Let me just start by saying that X-men was a very enjoyable movie. It was way better than X3 or Wolverine and I preferred it to Thor(by no means meaning Thor was bad). The movie had a lot of fun in a different age of comic books, but made it click with modern audiences. That being said, there are some things I would have liked to have seen in Matthew Vaughn’s fine film:
– A 45 second apologetic walk on from everyone involved in X-Men Origins Wolverine, where they would allow a small group of baboons to abuse their genitals while they sang “Bitch” by Meredith Brooks.
– When Professor X is helping everyone adapt to their fledgling powers, he suggests Rose Byrne practice her form on the Slip N Slide in a bikini. This would be 20% of the movie.

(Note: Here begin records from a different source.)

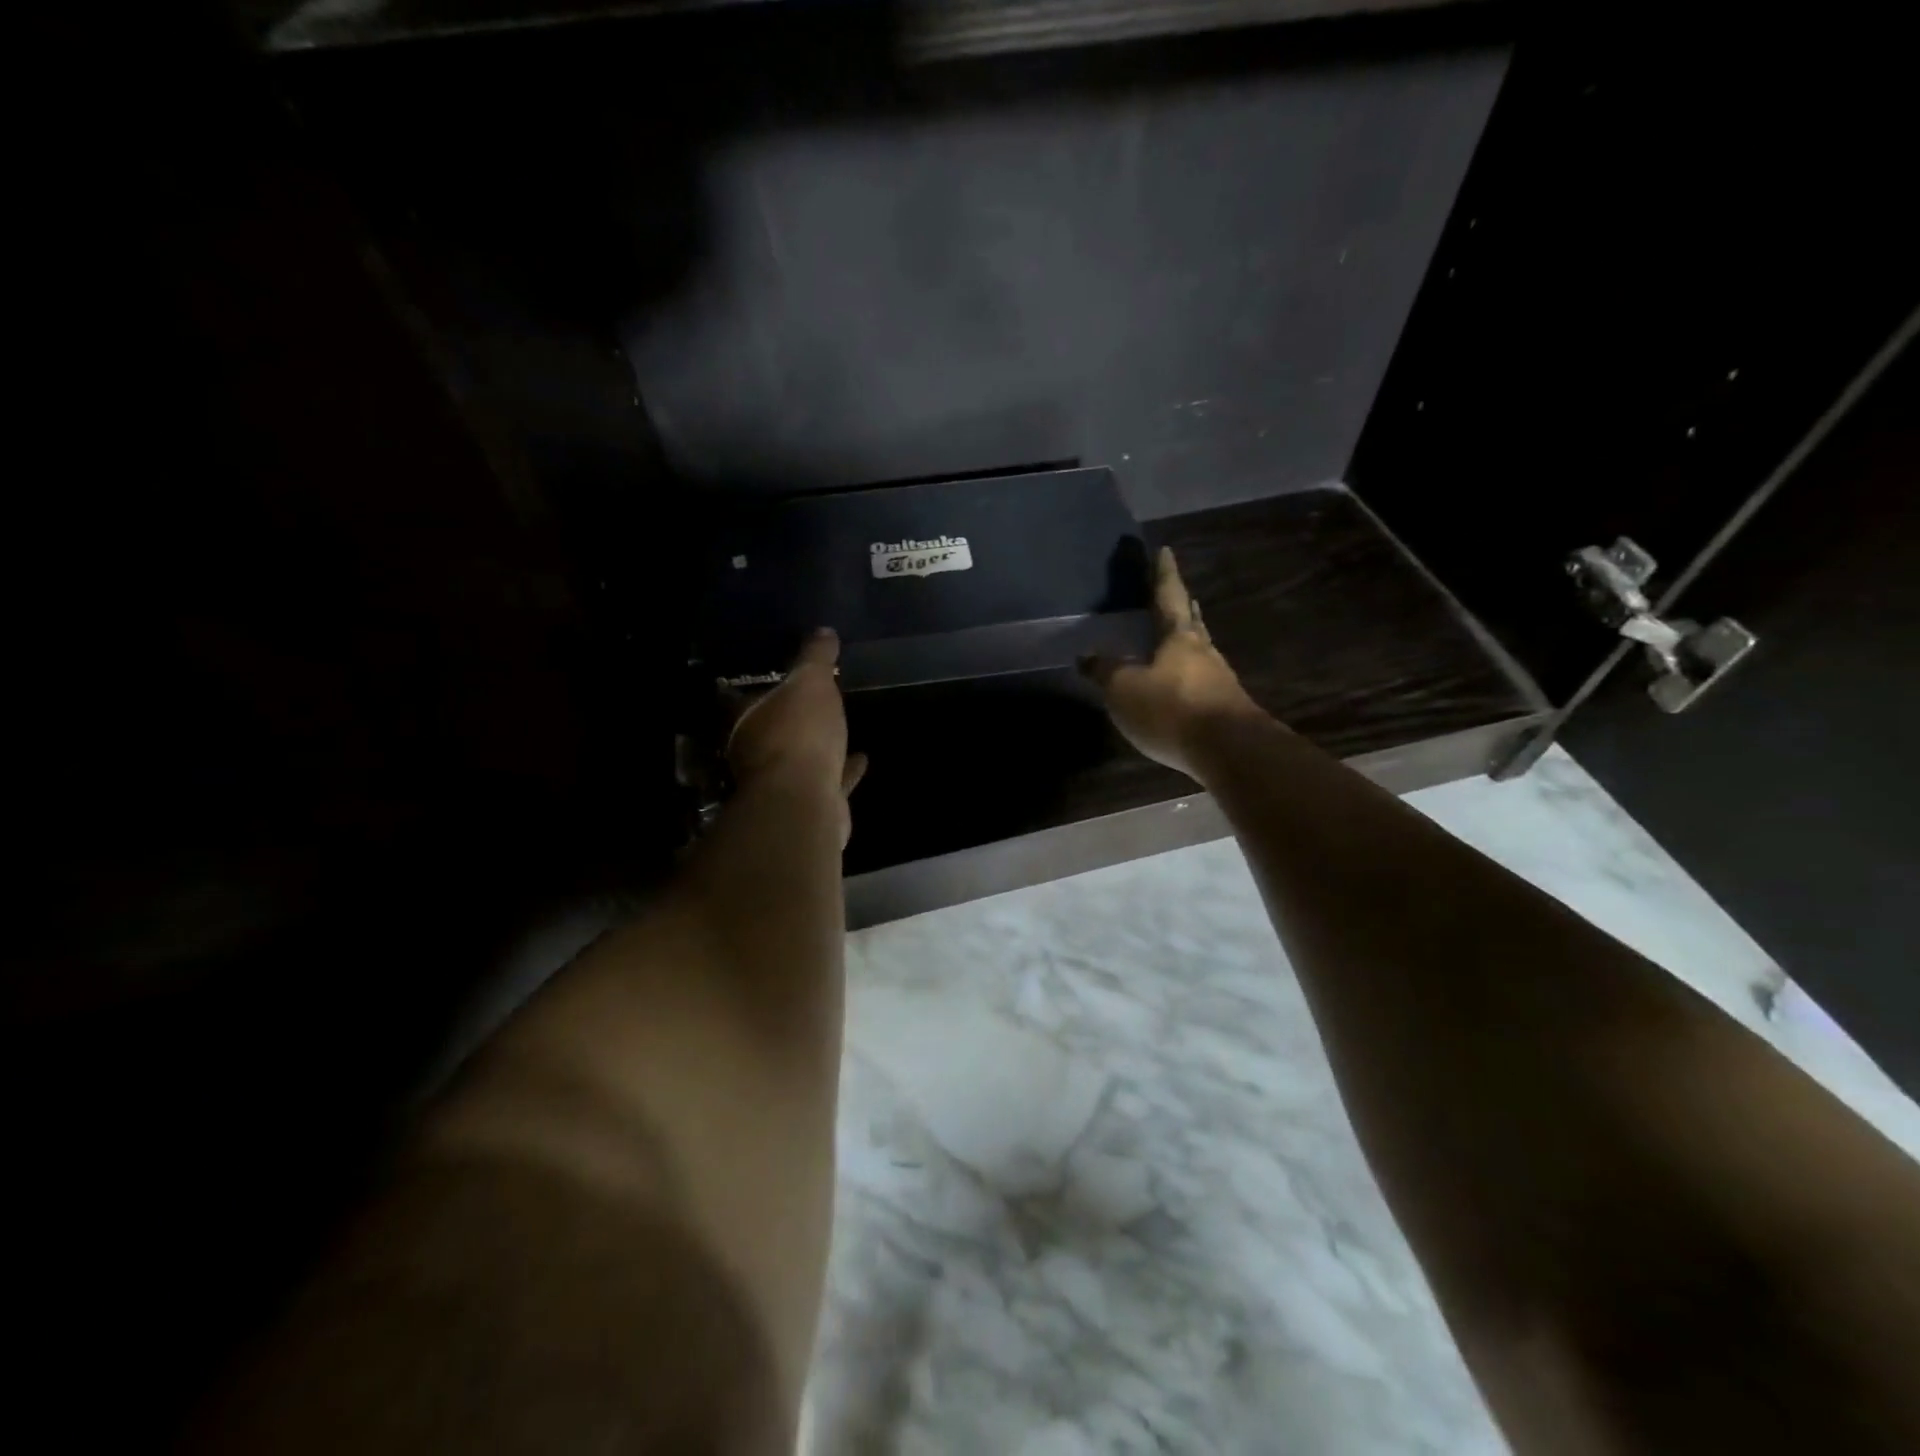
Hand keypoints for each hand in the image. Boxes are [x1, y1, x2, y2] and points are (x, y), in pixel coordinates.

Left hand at [726, 628, 867, 842]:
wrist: (806, 801)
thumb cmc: (799, 734)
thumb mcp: (810, 683)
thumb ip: (816, 658)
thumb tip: (824, 632)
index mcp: (747, 722)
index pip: (747, 699)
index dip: (764, 687)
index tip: (781, 677)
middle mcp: (757, 754)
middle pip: (774, 731)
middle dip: (791, 719)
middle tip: (814, 702)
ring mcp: (783, 784)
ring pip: (800, 760)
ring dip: (818, 746)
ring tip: (839, 729)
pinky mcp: (811, 805)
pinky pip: (830, 781)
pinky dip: (844, 770)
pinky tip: (862, 759)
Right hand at [1082, 547, 1267, 779]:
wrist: (1229, 750)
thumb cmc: (1171, 709)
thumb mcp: (1123, 689)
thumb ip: (1105, 671)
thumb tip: (1085, 655)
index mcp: (1179, 638)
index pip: (1169, 597)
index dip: (1164, 574)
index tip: (1165, 551)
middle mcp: (1203, 653)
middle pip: (1192, 623)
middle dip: (1184, 608)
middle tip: (1181, 596)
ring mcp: (1219, 682)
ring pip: (1201, 653)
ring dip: (1190, 643)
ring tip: (1180, 640)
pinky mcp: (1225, 710)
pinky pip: (1203, 683)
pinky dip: (1191, 676)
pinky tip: (1183, 687)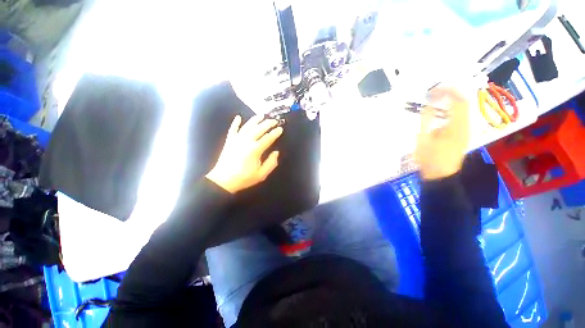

– Dan Aykroyd as Uncle Roman. He would shoot Beast in the butt with a shotgun, leaving his butt bald and giving him something to develop another formula for. This sets up a sequel nicely.
– A few name drops of the title. For instance:
Professor X: We have to stop Sebastian Shaw!
Angel: That’s why they call us X-men, First Class!
Professor X: What? Who are you? You have insect wings and you call yourself Angel? More like Cicada Lady. And you’re a stripper? I guess your mutant power is the $10 lap dance. Somebody make sure to wipe the gonorrhea off the couch after she gets up.
Banshee: But professor….
Professor X: I said do it, gingerbread!!!
– A clip of Sarah Palin to find out if she thinks this is how the Cuban Missle Crisis occurred. FYI She does.